Collected data
>>>>>
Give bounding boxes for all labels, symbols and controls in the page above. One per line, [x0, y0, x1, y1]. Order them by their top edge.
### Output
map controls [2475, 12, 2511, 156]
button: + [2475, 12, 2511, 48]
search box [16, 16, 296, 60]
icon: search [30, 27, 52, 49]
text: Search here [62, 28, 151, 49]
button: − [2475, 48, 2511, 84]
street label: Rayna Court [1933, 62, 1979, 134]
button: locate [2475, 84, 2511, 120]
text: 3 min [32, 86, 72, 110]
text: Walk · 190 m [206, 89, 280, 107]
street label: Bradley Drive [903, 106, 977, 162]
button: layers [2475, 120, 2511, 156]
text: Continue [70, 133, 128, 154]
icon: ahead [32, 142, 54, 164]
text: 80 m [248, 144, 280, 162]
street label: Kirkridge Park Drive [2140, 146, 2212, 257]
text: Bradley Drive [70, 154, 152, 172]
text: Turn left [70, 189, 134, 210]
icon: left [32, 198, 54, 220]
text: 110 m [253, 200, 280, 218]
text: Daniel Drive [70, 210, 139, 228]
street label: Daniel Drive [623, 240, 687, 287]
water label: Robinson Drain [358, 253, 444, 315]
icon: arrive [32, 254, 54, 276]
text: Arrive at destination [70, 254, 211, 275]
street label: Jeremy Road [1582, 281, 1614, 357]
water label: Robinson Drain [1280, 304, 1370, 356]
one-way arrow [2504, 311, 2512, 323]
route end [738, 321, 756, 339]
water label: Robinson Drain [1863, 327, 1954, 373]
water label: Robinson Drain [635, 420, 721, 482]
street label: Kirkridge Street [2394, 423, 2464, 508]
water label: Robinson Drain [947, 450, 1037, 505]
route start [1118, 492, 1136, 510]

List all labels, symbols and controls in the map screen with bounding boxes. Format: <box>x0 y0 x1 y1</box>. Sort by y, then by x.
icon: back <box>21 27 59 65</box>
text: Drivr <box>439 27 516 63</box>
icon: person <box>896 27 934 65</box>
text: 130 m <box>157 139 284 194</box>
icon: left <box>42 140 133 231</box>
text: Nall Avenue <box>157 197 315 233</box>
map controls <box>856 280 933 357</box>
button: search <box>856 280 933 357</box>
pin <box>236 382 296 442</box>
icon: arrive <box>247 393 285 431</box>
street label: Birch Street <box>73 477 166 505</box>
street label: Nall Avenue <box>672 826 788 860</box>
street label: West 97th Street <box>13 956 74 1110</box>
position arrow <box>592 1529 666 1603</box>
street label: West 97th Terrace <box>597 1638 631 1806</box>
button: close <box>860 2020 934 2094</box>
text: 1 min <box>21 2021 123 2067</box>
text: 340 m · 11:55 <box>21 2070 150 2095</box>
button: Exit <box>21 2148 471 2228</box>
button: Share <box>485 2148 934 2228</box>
<<<<<
If a line of the entries above includes the word "controls", count it; then state the total and nothing else.

▶ **Answer space**: 4